How This Connects to Email and Inbox Surveillance
Browser extensions operate at the same layer as your inbox. An extension with permission to "read and change all your data on websites you visit" can read the contents of your Gmail drafts, intercept your search queries inside Google, and observe your browsing patterns across every tab — including banking sites, legal research, and communications tools.
The surveillance model is not meaningfully different from the tracking pixels embedded in marketing emails. Both operate silently, in the background, collecting behavioral signals — what you search, what you open, when, and from where — without alerting you. The difference is the attack surface: tracking pixels target your inbox passively, while malicious extensions compromise the entire browser.
Extensions that claim to enhance AI productivity are a growing vector. Users who want to reduce their surveillance footprint should audit their installed extensions the same way they audit email tracking: regularly, with skepticism about permissions, and with particular attention to anything that requests access to all sites. You can also review how email tracking pixels work and how to block them to see how similar the surveillance models are.
What To Do If You Installed the Extension
Google removed "Search for perplexity ai" (extension ID: flkebkiofojicogddingbdmcmkpbplcd) from the Chrome Web Store following Microsoft's responsible disclosure. If you had it installed, Chrome may have disabled it automatically — but removal from the store does not guarantee removal from your browser.
- Check your installed extensions — Open Chrome and go to chrome://extensions. Look for any extension named "Search for perplexity ai" or anything using the ID flkebkiofojicogddingbdmcmkpbplcd. Remove it immediately.
- Reset your default search engine — Go to Chrome Settings → Search engine, and verify or restore your preferred search provider.
- Rotate critical account passwords — As a precaution, change passwords for accounts you may have logged into while the extension was active, prioritizing email, banking, and work accounts.
- Review all installed extensions — Use this as an opportunity to remove any extension you no longer actively use or cannot verify came from a trusted developer.
The legitimate Perplexity AI browser extension is available directly from Perplexity's official website and through the official Chrome Web Store listing by Perplexity AI Inc. Always verify the publisher name and review count before installing any extension that claims to represent a known product.
How to Audit Browser Extensions for Privacy
Every extension installed in your browser is a potential surveillance point. A well-designed extension limits its permissions to exactly what it needs; a poorly designed or malicious one requests access to everything and uses only some of it — until it doesn't.
- Go to chrome://extensions and review each installed extension. Remove anything you do not recognize or actively use.

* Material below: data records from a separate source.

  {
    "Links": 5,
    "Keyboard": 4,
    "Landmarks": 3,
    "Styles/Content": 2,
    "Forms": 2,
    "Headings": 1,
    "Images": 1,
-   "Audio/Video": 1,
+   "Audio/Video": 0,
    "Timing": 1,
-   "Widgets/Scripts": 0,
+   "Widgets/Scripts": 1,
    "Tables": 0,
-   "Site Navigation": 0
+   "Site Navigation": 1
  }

- Click "Details" on each extension to see its permissions. Any extension requesting access to "all websites" should be scrutinized carefully.

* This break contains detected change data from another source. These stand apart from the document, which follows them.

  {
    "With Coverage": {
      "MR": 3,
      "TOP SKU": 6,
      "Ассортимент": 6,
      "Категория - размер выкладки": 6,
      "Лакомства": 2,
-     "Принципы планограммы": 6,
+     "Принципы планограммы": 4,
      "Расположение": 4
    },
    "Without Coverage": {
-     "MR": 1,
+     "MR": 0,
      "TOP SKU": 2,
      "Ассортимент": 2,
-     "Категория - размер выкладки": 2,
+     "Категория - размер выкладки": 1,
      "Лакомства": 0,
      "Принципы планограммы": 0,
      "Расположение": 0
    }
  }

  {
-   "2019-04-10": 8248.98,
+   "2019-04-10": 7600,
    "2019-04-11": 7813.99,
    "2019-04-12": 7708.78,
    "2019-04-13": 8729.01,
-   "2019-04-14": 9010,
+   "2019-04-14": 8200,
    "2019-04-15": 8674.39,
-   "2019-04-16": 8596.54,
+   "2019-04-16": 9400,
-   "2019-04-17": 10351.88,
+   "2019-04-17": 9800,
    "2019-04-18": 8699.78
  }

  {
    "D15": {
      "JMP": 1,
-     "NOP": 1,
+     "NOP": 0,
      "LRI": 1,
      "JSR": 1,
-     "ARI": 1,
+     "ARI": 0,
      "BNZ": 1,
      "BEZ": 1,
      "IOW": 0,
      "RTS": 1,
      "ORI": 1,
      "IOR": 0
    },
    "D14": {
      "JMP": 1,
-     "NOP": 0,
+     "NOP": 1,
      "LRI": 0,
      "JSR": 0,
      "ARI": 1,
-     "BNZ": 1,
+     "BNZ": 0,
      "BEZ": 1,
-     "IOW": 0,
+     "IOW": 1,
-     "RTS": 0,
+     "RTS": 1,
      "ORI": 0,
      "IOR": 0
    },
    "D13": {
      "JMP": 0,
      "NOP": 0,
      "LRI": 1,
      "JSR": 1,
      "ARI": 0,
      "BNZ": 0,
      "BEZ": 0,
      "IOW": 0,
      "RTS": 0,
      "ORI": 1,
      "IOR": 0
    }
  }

- Prefer extensions from developers with a verifiable track record, published privacy policies, and source code that can be reviewed.
- Use the built-in Chrome permission controls to restrict extensions to "On click" or specific sites rather than granting blanket access.
The same discipline applies to email. Malicious Chrome extensions that track searches and email tracking pixels operate on the same principle: they collect your behavioral data silently and at scale, because you never stopped to check what permissions you granted.